■ **Data for the task**
□ □ □ □ □ □ □

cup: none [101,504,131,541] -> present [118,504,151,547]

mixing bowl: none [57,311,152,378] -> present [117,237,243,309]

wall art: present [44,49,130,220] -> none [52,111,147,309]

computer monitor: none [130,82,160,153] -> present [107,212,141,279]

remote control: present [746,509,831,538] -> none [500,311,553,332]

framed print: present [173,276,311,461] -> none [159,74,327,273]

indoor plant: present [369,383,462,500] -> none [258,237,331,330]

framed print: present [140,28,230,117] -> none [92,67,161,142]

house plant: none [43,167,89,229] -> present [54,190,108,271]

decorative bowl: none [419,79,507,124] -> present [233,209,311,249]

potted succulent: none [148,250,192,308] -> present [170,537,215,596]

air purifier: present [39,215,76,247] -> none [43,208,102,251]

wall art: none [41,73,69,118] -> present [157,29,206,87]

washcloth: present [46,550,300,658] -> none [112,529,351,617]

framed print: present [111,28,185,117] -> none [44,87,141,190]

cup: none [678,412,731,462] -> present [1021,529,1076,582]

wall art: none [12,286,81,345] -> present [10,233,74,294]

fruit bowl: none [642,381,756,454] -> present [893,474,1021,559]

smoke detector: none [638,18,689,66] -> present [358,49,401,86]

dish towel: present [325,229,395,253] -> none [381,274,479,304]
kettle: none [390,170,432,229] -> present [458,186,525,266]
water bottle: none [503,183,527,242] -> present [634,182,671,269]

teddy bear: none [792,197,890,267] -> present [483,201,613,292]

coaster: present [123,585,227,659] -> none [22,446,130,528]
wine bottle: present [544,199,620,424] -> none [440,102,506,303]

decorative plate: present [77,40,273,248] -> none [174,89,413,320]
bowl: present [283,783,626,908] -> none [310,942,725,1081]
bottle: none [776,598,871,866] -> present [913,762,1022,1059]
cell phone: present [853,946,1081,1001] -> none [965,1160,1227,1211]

□ □ □ □ □ □ □

■ **Task instructions**
The lines to copy run from the start of the records above through the line holding "wall art: present"; give them exactly, both ends included, and nothing else.

■ **Your solution**
cup: none [101,504,131,541] -> present [118,504,151,547]

mixing bowl: none [57,311,152,378] -> present [117,237,243,309]

wall art: present [44,49,130,220] -> none [52,111,147,309]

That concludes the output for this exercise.